C’est un défi technique que nous avons relevé — et que nous considérons aussi comme un avantage concurrentiel. L’upcycling permet de créer des produits au narratif puissant, capables de se démarquer dans un marché saturé. Ces pièces racontent une histoire : celle de la transformation d’invendus ou de vêtements de seconde main en créations uniques.
Sur le plan industriel, nous nous adaptons : – Lorsqu’un client fournit ses propres stocks, nous travaillons à partir d’une matière homogène, ce qui garantit une production standardisée. – Pour les gisements de seconde main, nous menons un sourcing ciblé, à fort volume, via notre équipe dédiée. Aujourd’hui, nous avons développé des filières performantes sur des matières comme le t-shirt, le sweat, le jersey ou le denim. Nous parvenons ainsi à proposer des références cohérentes, en volume, tout en réduisant l’empreinte carbone jusqu’à –95 %.
Que change pour vous le prix ANDAM Innovation ? Et quels sont vos axes d’investissement à court terme ?
Ce prix tombe à un moment stratégique.
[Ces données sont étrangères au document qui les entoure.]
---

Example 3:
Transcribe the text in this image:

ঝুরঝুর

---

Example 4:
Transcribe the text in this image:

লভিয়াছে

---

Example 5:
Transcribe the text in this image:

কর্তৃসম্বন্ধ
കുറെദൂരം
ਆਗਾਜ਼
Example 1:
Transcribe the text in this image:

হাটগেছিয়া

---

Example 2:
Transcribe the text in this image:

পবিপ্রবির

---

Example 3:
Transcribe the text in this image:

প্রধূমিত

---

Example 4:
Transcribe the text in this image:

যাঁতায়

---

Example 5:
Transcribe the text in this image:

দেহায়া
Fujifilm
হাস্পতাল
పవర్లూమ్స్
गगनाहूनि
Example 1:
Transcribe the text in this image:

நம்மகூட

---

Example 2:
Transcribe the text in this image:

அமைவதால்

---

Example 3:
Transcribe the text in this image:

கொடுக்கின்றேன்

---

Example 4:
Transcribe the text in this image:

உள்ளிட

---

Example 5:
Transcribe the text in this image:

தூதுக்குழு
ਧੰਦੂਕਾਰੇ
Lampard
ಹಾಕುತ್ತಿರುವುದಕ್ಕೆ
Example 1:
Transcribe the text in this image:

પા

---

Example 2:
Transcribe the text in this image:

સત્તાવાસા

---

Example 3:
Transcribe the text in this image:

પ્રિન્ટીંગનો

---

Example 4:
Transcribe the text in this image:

Nous sommes en train de finaliser une nouvelle levée de fonds, après celle de 2023. Ce prix va nous permettre d’accélérer sur trois axes majeurs :
- R&D et automatisation : perfectionner nos lignes de coupe, développer de nouveaux modules, enrichir nos solutions logicielles.
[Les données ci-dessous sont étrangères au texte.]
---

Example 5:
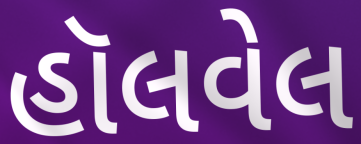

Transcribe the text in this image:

હૉલવેલ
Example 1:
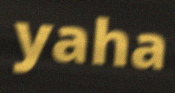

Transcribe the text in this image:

yaha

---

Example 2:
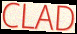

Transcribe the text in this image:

CLAD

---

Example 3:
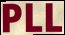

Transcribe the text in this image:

PLL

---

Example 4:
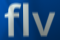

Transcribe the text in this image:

flv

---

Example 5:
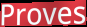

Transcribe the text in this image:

Proves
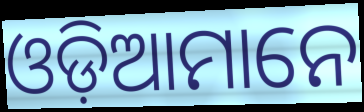
ଓଡ଼ିଆମାନେ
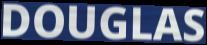
DOUGLAS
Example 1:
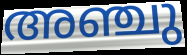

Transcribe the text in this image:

അഞ്ചു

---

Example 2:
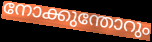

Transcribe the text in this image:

നോക്കുന്തോറും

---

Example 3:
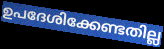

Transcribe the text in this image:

ഉപദേശിക്കേണ്ടതില്ല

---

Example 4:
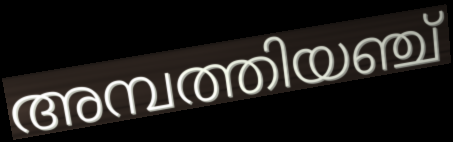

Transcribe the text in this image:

അമ്പത്തിയഞ്ച്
- Industrialisation : nous allons bientôt déménager dans une usine deux fois plus grande, pour monter en puissance.
- Renforcement des équipes : nous recrutons sur plusieurs postes – commercial, gestion de projet, modélisme, etc.
Le prix ANDAM, c’est également pour nous une véritable reconnaissance de la part du secteur de la mode et du prêt-à-porter, devant un jury d’exception qui, à priori, croit lui aussi que l’upcycling peut être « the next big thing in fashion ».
Justement, où en êtes-vous de votre collaboration avec les grandes marques de mode ou de luxe ? Quels volumes traitez-vous ?
Nous travaillons déjà avec plusieurs maisons de luxe sur des volumes allant de 5 000 à 50 000 pièces. Ces projets verront le jour entre fin 2025 et 2026, avec des collections PE2026 ou AH2025. Notre modèle a permis de lever les freins techniques et économiques à l’adoption de l’upcycling. Le véritable défi qui demeure aujourd’hui, c’est de convaincre les équipes créatives. Leur montrer que l’upcycling n’est pas une contrainte, mais un véritable levier artistique. Nous en sommes convaincus, à court terme, chaque marque aura un corner upcyclé en boutique. Peut-être sous différentes formes, appellations ou modèles économiques, mais Losanje sera là pour construire cette nouvelle norme avec elles.
Losanje semble vouloir aussi jouer un rôle dans la structuration de la filière REP textile. Or, le cahier des charges de la filière REP textile va être entièrement revu d’ici 2026, avec un objectif clair : relocaliser collecte, tri et recyclage des déchets textiles, tout en soutenant des infrastructures industrielles innovantes. Quel est votre positionnement sur ce sujet ?
Absolument ! Nous avons l’ambition de jouer un rôle structurant dans la chaîne de valeur de la REP textile. L’upcycling est une filière en émergence, qui atteint désormais un certain niveau de maturité. Avec notre première usine déployée, nous revalorisons déjà plusieurs centaines de tonnes par an, avec une capacité à monter à plusieurs dizaines de milliers de tonnes.
L’un de ses atouts majeurs est de n’avoir aucune contrainte sur la composition des matériaux. Contrairement à certaines technologies de recyclage, l’upcycling permet de valoriser des gisements hétérogènes. Deux jeans de seconde main peuvent devenir une veste de prêt-à-porter haut de gamme, avec des performances environnementales proches de celles de la seconde main.
Mais pour que la filière se développe pleinement, nous devons travailler collectivement sur les sujets de tri, d’éco-modulation, de labellisation, de cadre réglementaire. Ce travail est déjà entamé, avec l’ADEME, France 2030, et en lien avec la Fédération de la Mode Circulaire.
Nous sommes prêts à structurer une filière solide, à la fois économiquement performante et écologiquement exemplaire.